The decision to use multimedia on your Web site should not be made lightly. The addition of media other than text and graphics may require users to have a specific browser, plug-in, computer system and a good data rate from their modem. Just having to download and install a plug-in will deter many users. Your audience will be restricted by the many factors involved in determining a users ability to access multimedia. When considering multimedia the major factors are: relevance, file size, and bandwidth. Donít alienate your audience by making them wait for material that is not useful or relevant to the content. Minimize frustration and wasted time by letting users know in advance what is required in terms of browser software, plug-ins and time. Provide the file size and the option to download the appropriate plug-in.
A Word about Plug-Ins
A plug-in is a piece of software designed to use or display a particular file format in the Web environment. It increases the functionality and interactivity of the Web environment allowing access to audio, video, animation and interactive material developed with authoring programs such as Director and Authorware. Plug-ins are downloaded from the Internet, installed on a users hard drive and activated by the Web browser. The drawback of the addition of multimedia is the typically large file sizes combined with inadequate bandwidth.
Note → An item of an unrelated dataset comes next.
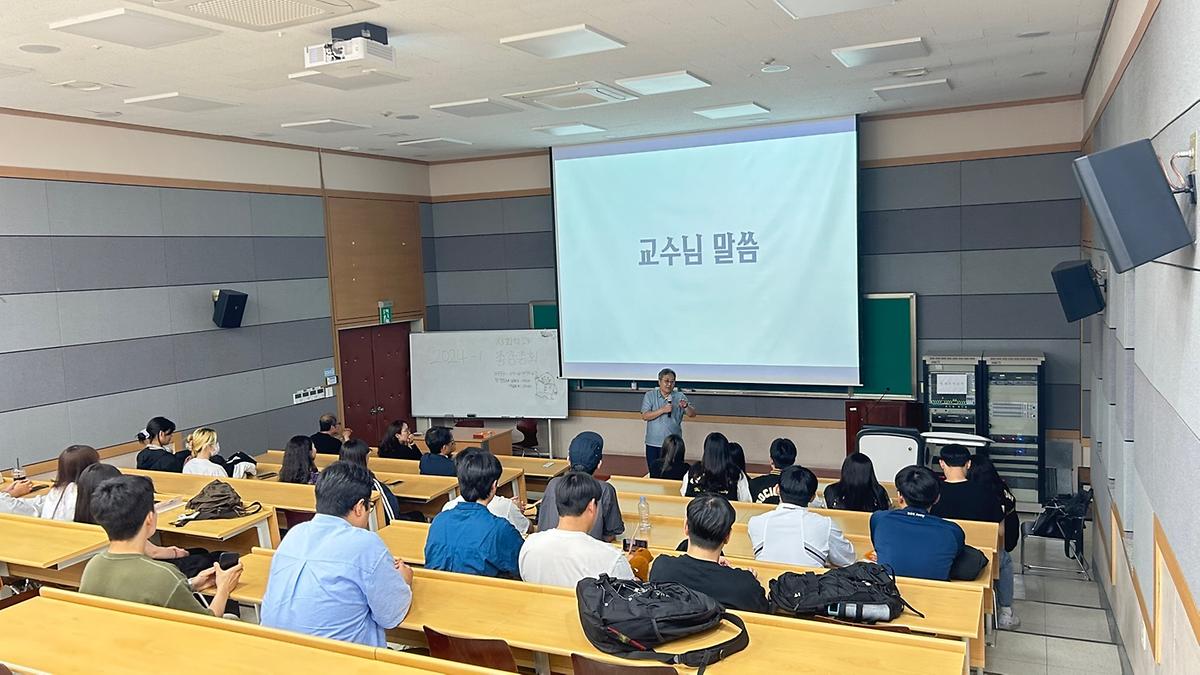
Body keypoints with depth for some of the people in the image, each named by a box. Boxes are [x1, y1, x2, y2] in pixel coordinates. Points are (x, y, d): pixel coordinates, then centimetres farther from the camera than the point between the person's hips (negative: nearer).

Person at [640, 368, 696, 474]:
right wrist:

In addition, many novice users find downloading and installing software from the Internet too intimidating to attempt.
A series of still GIF images may be used to build an animation. GIF animation programs are easy to use and many are available to download, free, from the Internet. The programs combine a series of individual GIFs into one file and provide timing, transparency and play options. The file size will be large because of the sum of the individual GIF files in the sequence. But, because the animation will begin to play before all the images are downloaded, the wait time should be acceptable.
It is particularly important that the animation added to a Web page not be distracting. It should add to the content and be meaningful. There is little doubt that an animation will be eye-catching. Be sure, however, that the animation does not become annoying in trying to absorb the other elements and content of the page.
Good compression, reasonable bandwidth requirements and maintained quality now make sound files practical for Web delivery. Any defects in the original source will be exaggerated once the audio has been digitized and compressed. Make sure, therefore, that all recordings are made with good equipment in an noise-free environment.
Video for the Web is highly compressed and viewed in small windows. It does not distinguish fine detail or effectively display motion. Keep this in mind and shoot video at medium to close range with restricted motion. Also, begin with the best quality video available. Digital processing and compression will only emphasize flaws in the quality of the original product. Although one must compromise video quality, there are still interesting and useful applications of video on the Web.